Why are you studying games?
My life has always had games in it, and it was a childhood dream to get to work on them one day, before I knew how that would ever work. As I grew older and became more aware of games development, history, and culture, this dream never faded and instead became more spurred on by this bizarre, ever-changing medium. Games helped me greatly in my life, and I hope to make games that can help others too.
Describe your favorite project made by a classmate.
I have to shout out Santiago Fernández's "Palm Road". It’s a simple prototype, made in less than a week, about riding down a vaporwave road, with the one mechanic being to generate a new inspirational quote. Despite the limited constraints of the project, the aesthetic is captured perfectly, and even the slightly naive quotes concur with the nostalgic yet critical eye vaporwave casts into our neon, pastel past. https://sanfer.itch.io/palm-road
Describe your most embarrassing playtesting moment.
I have a tendency to make things a little harder than they perhaps should be, so rather any specific embarrassing moment, I would like to highlight the many times I have had to apologize to various playtesters of mine who have been stuck on single rooms or combat encounters for 5 - 10 minutes plus. Their insight was invaluable to making those sequences not completely aggravating, but I also couldn’t help but feel a little joy when one of them would mutter an obscenity under their breath upon a death. At least they were invested!

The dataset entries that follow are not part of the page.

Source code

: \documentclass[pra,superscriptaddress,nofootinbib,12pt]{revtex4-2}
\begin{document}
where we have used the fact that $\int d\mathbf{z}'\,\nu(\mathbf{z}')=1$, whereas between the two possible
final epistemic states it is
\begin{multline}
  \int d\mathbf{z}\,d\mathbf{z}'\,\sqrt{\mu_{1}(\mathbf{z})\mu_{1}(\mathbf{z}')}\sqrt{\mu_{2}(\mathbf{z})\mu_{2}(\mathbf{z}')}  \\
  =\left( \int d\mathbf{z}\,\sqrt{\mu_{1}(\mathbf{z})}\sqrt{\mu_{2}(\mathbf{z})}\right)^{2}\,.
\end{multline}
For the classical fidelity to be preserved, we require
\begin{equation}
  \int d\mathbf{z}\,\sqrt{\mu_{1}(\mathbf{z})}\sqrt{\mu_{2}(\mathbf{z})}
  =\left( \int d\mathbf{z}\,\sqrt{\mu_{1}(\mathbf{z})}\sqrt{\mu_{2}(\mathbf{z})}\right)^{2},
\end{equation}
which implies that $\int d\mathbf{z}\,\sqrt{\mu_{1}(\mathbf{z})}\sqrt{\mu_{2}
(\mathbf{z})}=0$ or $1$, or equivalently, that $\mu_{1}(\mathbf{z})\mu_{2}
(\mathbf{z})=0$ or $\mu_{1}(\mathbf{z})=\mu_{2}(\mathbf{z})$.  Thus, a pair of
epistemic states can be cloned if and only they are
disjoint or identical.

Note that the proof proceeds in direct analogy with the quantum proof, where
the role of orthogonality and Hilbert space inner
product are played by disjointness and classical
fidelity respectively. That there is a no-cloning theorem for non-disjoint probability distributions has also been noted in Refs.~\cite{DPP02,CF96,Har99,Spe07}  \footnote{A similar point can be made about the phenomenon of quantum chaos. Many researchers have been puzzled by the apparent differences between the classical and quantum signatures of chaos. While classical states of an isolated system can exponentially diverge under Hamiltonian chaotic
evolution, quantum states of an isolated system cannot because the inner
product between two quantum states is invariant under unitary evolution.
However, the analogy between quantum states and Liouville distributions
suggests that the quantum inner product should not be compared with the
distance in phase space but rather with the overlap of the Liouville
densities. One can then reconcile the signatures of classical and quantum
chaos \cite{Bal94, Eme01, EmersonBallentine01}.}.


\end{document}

What's your secret weapon?
I've invested a lot of time into playing and understanding as many games as possible, across a wide breadth of genres and time. Not only does this make it easy for me to mix and match genre elements and break new ground, but it can be very useful to analyze a design issue by looking at how those in the past tackled it and more importantly, how those implementations were received. It’s a little like getting playtest feedback without any of the pains of development.
Describe one memorable lecture, assignment, or exercise you've had at the Game Center.
Having to narrative design Don Quixote (a book I had never read) into an Open World RPG was a challenge that was bewildering on its face, but so enjoyable to crack and get into writing. The player character would be Sancho, having to try and facilitate Don Quixote's delusions while allaying too much harm from falling on innocent bystanders (or taking advantage of the chaos created for your own gain).
How has the Game Center changed your thinking about games?
The Game Center has helped me to understand that games are a global, entirely malleable medium, as playable or inscrutable as a designer can dream so long as your presentation to the player helps them to understand. Moreover, I understand as a game designer that I am not crafting a great challenge to be bested, but laying out the breadcrumbs that a player can follow to victory while still feeling it is their own. In many ways, I've come to see games as a kindness to their players, helping them to accomplish great feats or experience extreme emotions without fear of endless failure or real loss.
What's the last great game you played and what's great about it?
Paradise Killer is an outstanding Visual Novel / Open World First Person Platformer / Free Form Detective Game where the order of finding clues and interrogating suspects is entirely up to you, and a game where turning in those clues can happen whenever you feel you have the evidence that matches your theory, even if you feel that way in the game's opening minutes. Its world is beautiful, dense, and full of lived lives and deaths, its characters are three-dimensional and compelling, and everything has the most radical name possible. One of the best games of 2020 easily.